The promise is that these principles really can unite us, and really can form a blueprint for building a better America. Bernice King reminded the congregation that a few years ago, Time Magazine called her father Martin the “Architect of the 21st Century.” She was astonished, she recalled, that he was being called the “architect” of a century in which he never lived — but that’s because, as she explained, he did what architects do. He created a blueprint. And it is up to us to take it and build the new century according to it. That’s the promise.
The tragedy is that we still allow partisan politics to divide and diminish that promise. I’m not saying that partisan division is in itself wrong or necessarily harmful. On the contrary, it’s essential to healthy political life. Let there be different ideas about policies and programs, so that robust debate, and trial and error, can reveal what the best public policies are. But these healthy disagreements should be about how to best implement the principles on which we do agree. The division should not be about the principles themselves: freedom, equality, nonviolence, the Beloved Community.

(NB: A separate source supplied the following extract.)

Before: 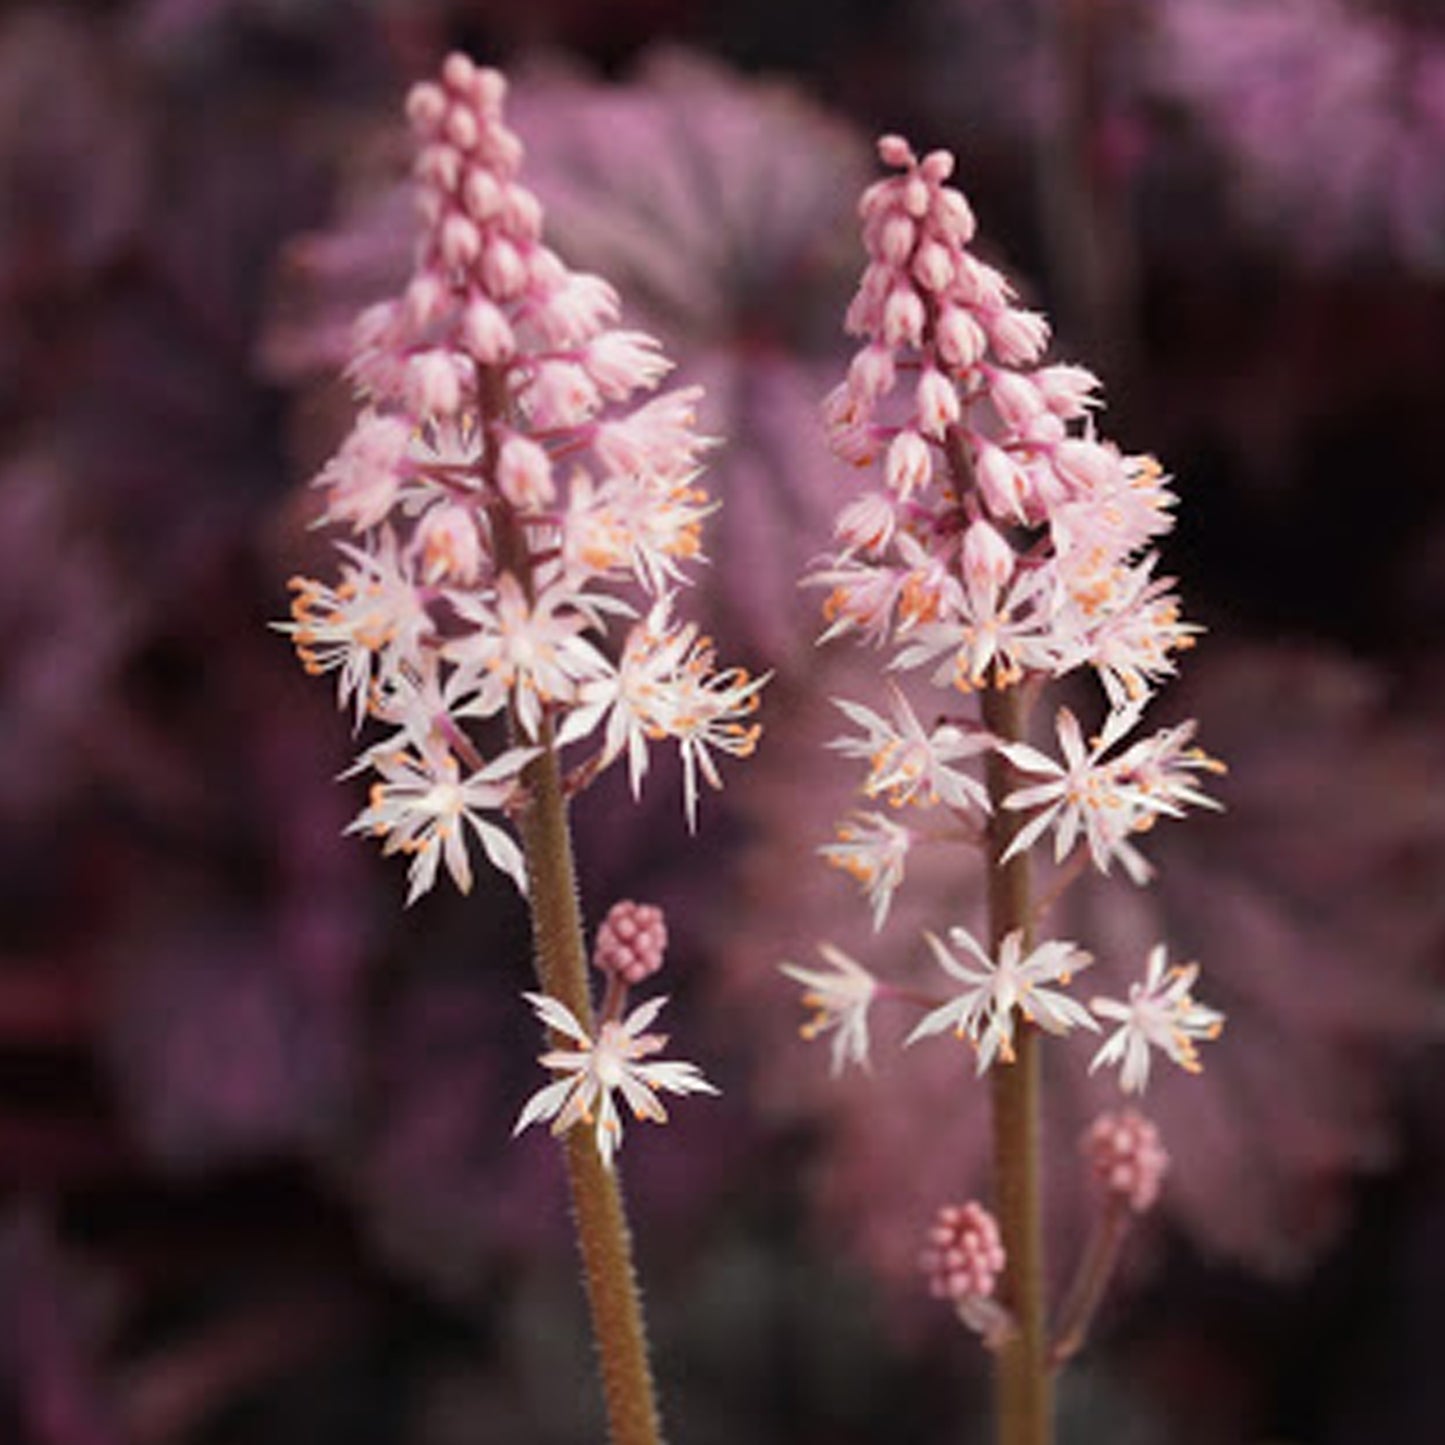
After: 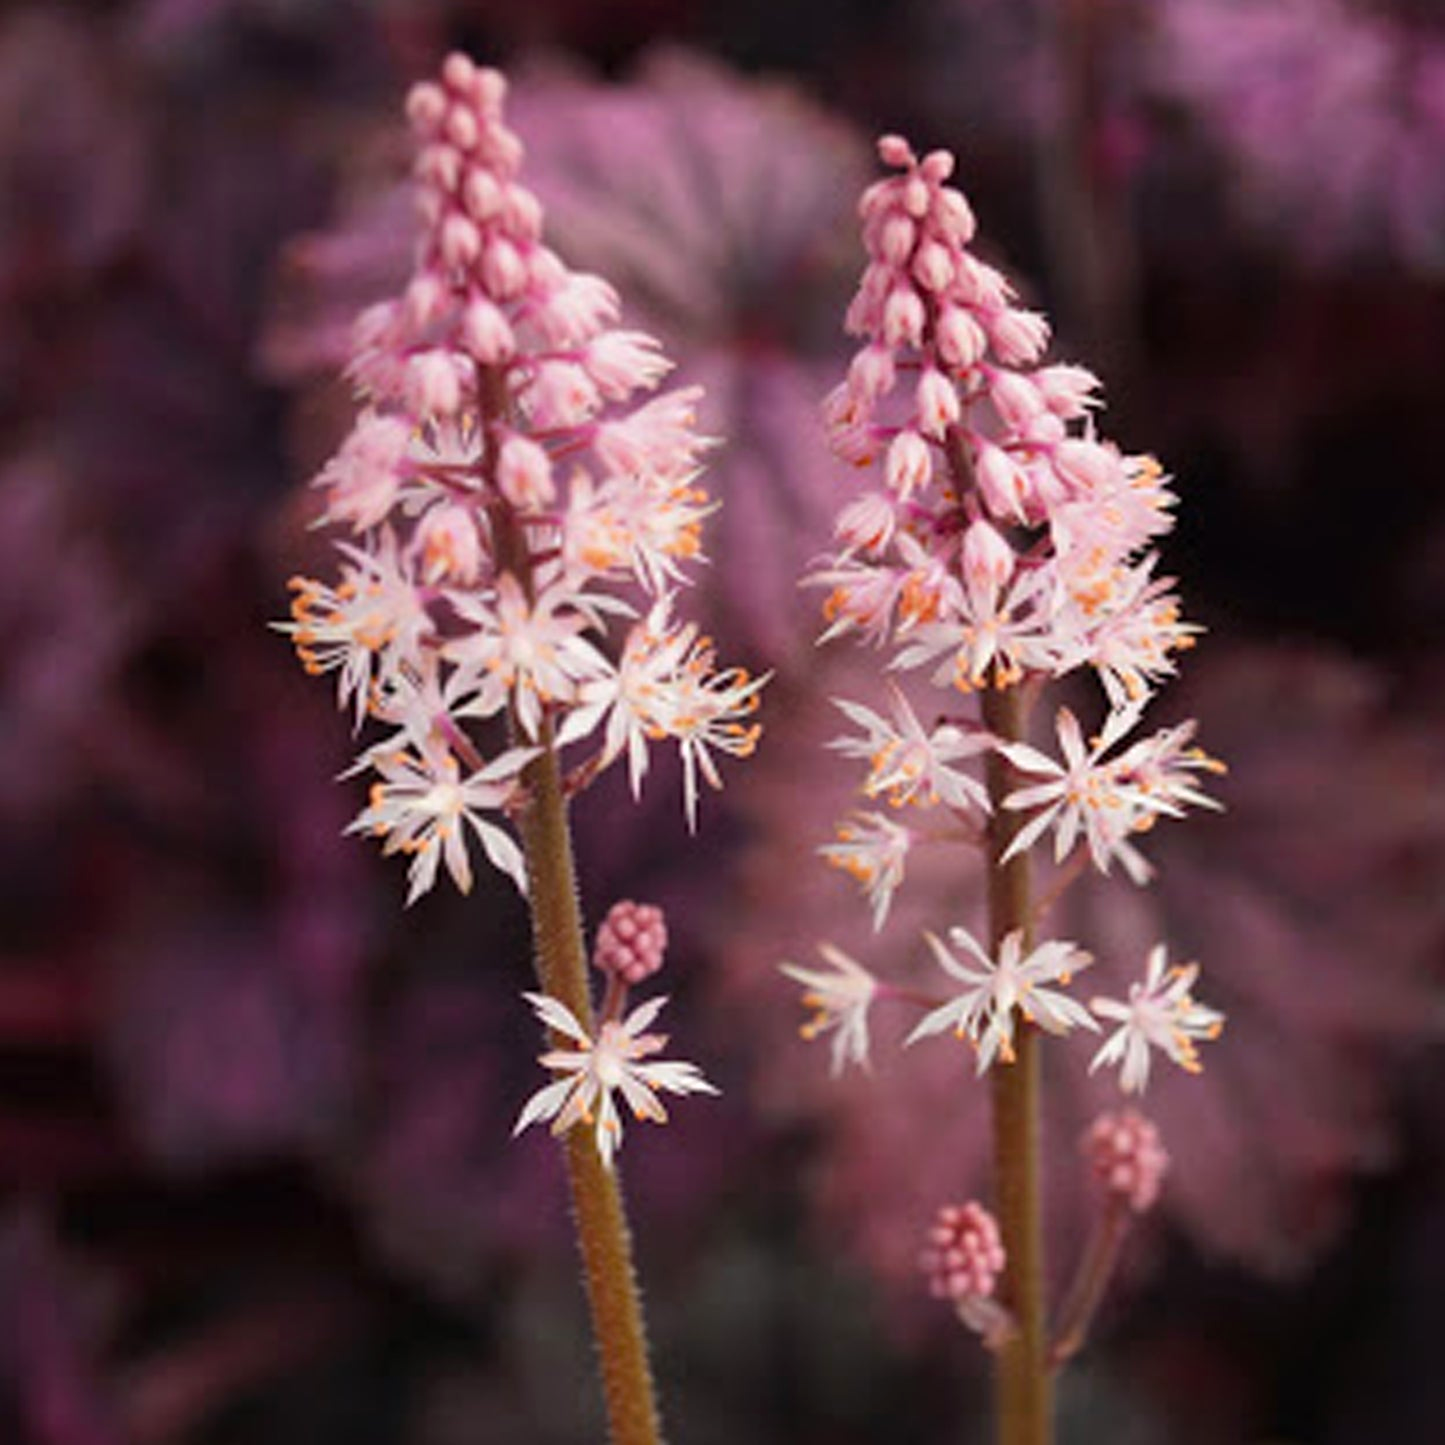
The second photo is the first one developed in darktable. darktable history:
color balance rgb: highlights gain › chroma 0.221%, highlights gain › hue 330.83°, perceptual saturation grading › global saturation 19.32%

I am a national leader in the effort to end violence against children who are still in the wombs of their mothers, and to restore their equal protection before the law. And our movement, the effort to end abortion, is having its major national event this Friday in Washington D.C. — the annual “March for Life.” The speeches I will give that day will be very, very similar to the speeches I heard on Monday. I too will affirm, as I have for decades, that “we cannot stand for freedom for one group of people while withholding it from others.” I too will declare that it is a “heretical notion” to believe “that some people matter more than others.” The hundreds of thousands of Americans among whom I will march on Friday will declare, as was said on Monday, that “If you’re killing human beings, it’s just wrong.”
Why, then, would we be hard-pressed to find so many of the leaders and activists who were at Monday’s national service present at Friday’s national march, and vice-versa? And how is it that although the soaring oratory at both events will be so similar in its affirmation of nonviolence and equality, that in the hundreds of inspiring speeches I’ve listened to at the King commemorative service in Atlanta over the years, I have heard only one fleeting reference to the need to protect children in the womb?

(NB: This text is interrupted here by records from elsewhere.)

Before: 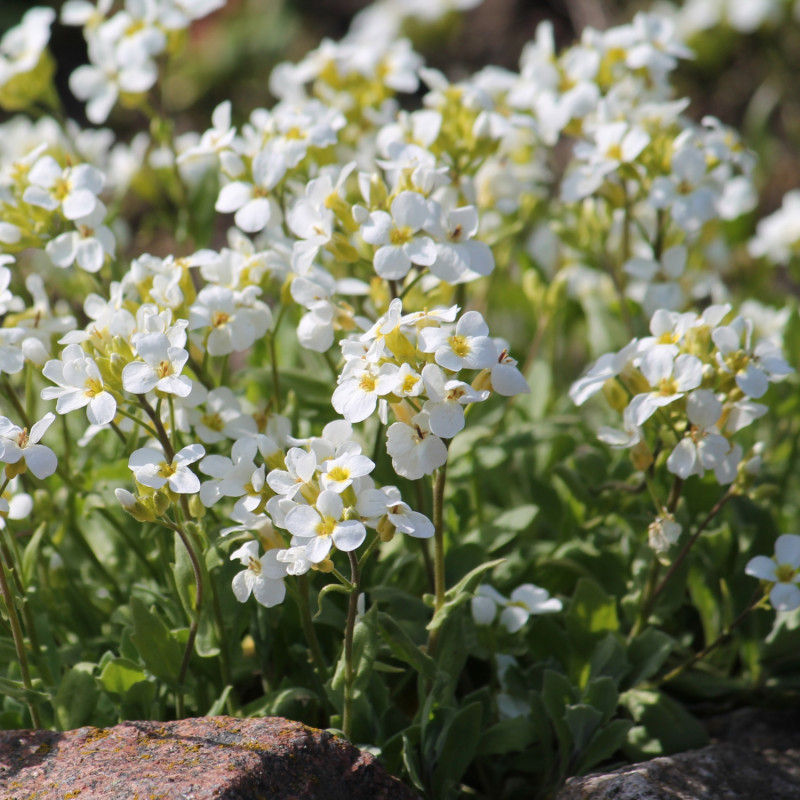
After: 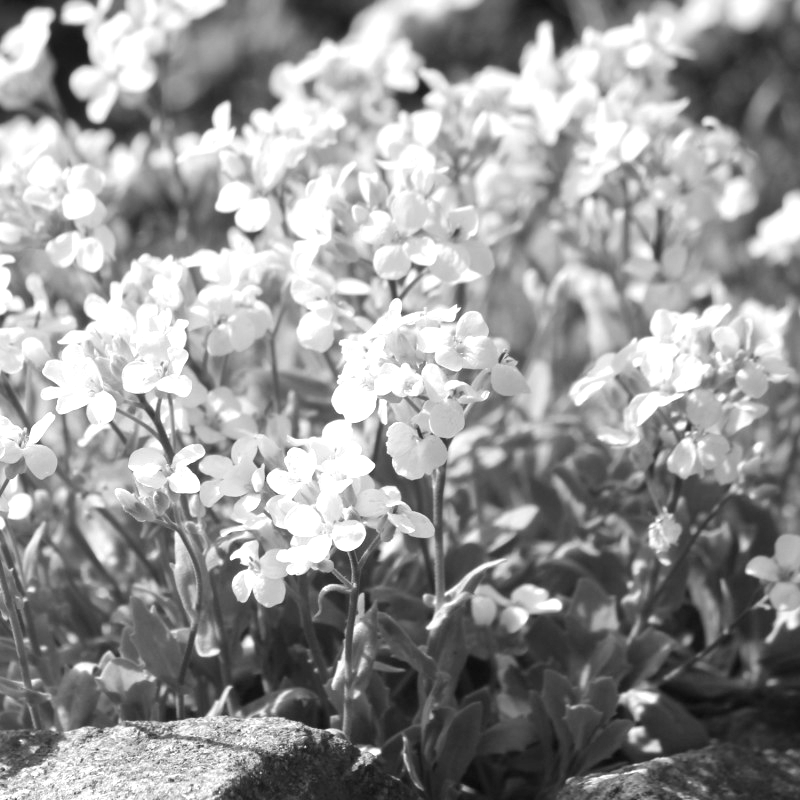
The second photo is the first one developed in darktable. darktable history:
monochrome: on, module defaults
white balance: red 0.978, blue 0.999
exposure: black level correction 0, exposure 1.2 EV, compensate exposure bias true, compensate highlight preservation false
graduated density: rotation -0.352°, offset 57.64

The answer is because of our political divide. We all claim to hold to the same principles, but still allow partisan loyalties to create a blind spot to the violence done to children in the womb some 3,000 times daily in America by the abortion procedure that literally tears them limb from limb. Jose Caldern, president of the Hispanic Federation, in a beautiful speech on Monday, pleaded for the children who have no voice as they seek to cross the border into America. I say amen. And by the same token, let’s plead for the children who have no voice as they seek to cross the border of the womb.

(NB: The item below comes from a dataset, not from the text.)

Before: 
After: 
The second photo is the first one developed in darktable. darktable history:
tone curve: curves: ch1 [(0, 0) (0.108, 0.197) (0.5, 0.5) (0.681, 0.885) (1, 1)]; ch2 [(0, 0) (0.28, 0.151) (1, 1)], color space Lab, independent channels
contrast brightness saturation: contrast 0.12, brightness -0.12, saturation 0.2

To my fellow citizens, I say, let’s maintain and respect our diversity — be who you are politically, religiously, and culturally — but as you advocate for justice, include the children in the womb. Someday, perhaps Monday’s crowd in Atlanta and Friday’s crowd in Washington can cry out for justice all together.
• Father Frank Pavone is the national director of Priests for Life and president of the National Pro-Life Religious Council.